Experiment Tracking Guide

Setup

MLflow is included as a core dependency of orchard-ml. No extra install needed:

pip install orchard-ml

Configuration

Add a tracking: section to any recipe YAML:

tracking:
  enabled: true
  experiment_name: "my_experiment"

If the section is absent or enabled: false, the pipeline runs identically with zero overhead.

Where Data is Stored

All tracking data is stored in a single SQLite database at the project root:

orchard-ml/
├── mlruns.db          # MLflow tracking database
├── outputs/
│   └── 20260215_.../  # Run artifacts (figures, models, reports)

The mlruns.db file is created automatically on the first tracked run and is already in .gitignore.

MLflow UI

Launch the MLflow dashboard to browse experiments:

mlflow ui --backend-store-uri sqlite:///mlruns.db

Then open http://127.0.0.1:5000 in a browser.

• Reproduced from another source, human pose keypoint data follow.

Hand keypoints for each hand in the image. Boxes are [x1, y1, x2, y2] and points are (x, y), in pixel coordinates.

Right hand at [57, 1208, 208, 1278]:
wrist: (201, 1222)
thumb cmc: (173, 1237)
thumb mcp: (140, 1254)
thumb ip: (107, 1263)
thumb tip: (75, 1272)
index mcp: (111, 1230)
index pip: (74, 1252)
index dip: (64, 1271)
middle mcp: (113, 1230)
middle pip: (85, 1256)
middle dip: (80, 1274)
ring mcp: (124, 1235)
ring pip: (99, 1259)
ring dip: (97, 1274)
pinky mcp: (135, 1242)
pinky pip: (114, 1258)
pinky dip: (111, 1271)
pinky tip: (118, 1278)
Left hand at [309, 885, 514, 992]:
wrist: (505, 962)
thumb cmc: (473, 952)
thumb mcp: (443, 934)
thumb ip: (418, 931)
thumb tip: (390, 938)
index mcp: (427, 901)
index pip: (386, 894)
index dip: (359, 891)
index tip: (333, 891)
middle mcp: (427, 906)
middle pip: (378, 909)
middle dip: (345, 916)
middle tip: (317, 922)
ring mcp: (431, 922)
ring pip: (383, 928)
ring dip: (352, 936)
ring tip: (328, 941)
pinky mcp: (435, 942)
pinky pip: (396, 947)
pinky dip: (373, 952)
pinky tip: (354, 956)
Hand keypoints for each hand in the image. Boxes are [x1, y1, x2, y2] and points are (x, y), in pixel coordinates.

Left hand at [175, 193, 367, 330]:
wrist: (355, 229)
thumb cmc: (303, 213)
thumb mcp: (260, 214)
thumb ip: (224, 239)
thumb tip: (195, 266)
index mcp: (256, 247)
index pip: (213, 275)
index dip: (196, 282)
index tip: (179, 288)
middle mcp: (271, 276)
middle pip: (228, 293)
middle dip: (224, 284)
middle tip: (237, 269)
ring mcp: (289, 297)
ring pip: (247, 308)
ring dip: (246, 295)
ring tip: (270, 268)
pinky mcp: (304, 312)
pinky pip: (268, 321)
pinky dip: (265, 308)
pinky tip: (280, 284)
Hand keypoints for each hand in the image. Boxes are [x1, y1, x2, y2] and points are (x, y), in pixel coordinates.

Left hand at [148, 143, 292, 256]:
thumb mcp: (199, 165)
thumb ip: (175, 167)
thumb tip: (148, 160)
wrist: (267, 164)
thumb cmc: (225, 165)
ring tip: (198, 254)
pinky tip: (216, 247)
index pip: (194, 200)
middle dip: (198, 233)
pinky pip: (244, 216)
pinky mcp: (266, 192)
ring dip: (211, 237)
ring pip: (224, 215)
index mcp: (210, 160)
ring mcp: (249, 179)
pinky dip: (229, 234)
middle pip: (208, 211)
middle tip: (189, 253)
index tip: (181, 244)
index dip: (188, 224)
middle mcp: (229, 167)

Querying Runs Programmatically

List All Runs

import mlflow

mlflow.set_tracking_uri("sqlite:///mlruns.db")
runs = mlflow.search_runs(experiment_names=["orchard-ml"])
print(runs[["run_id", "params.dataset.name", "metrics.test_accuracy", "metrics.val_auc"]])

Compare Runs by Dataset

runs = mlflow.search_runs(
    experiment_names=["orchard-ml"],
    filter_string="params.dataset.name = 'pathmnist'",
    order_by=["metrics.test_accuracy DESC"],
)
print(runs[["run_id", "params.architecture.name", "metrics.test_accuracy"]].head(10))

Get Best Run

best = mlflow.search_runs(
    experiment_names=["orchard-ml"],
    order_by=["metrics.test_accuracy DESC"],
    max_results=1,
).iloc[0]

print(f"Best run: {best.run_id}")
print(f"  Model:    {best['params.architecture.name']}")
print(f"  Accuracy: {best['metrics.test_accuracy']:.4f}")
print(f"  F1:       {best['metrics.test_macro_f1']:.4f}")

Plot Training Curves from a Run

client = mlflow.tracking.MlflowClient()
run_id = "your_run_id_here"

# Fetch per-epoch metrics
history = client.get_metric_history(run_id, "val_auc")
epochs = [m.step for m in history]
aucs = [m.value for m in history]

import matplotlib.pyplot as plt
plt.plot(epochs, aucs)
plt.xlabel("Epoch")
plt.ylabel("Val AUC")
plt.title("Validation AUC Over Training")
plt.show()

List Optuna Trials (Nested Runs)

parent_run_id = "your_parent_run_id"
trials = mlflow.search_runs(
    experiment_names=["orchard-ml"],
    filter_string=f"tags.mlflow.parentRunId = '{parent_run_id}'",
    order_by=["metrics.best_trial_metric DESC"],
)
print(trials[["tags.mlflow.runName", "metrics.best_trial_metric", "params.lr"]].head(10))

What Gets Tracked

Phase	Metrics	Artifacts
Training	`train_loss`, `val_loss`, `val_accuracy`, `val_auc`, `learning_rate` (per epoch)	-
Evaluation	`test_accuracy`, `test_macro_f1`	Figures, report, config YAML
Optuna	`best_trial_metric` (per trial), trial params	-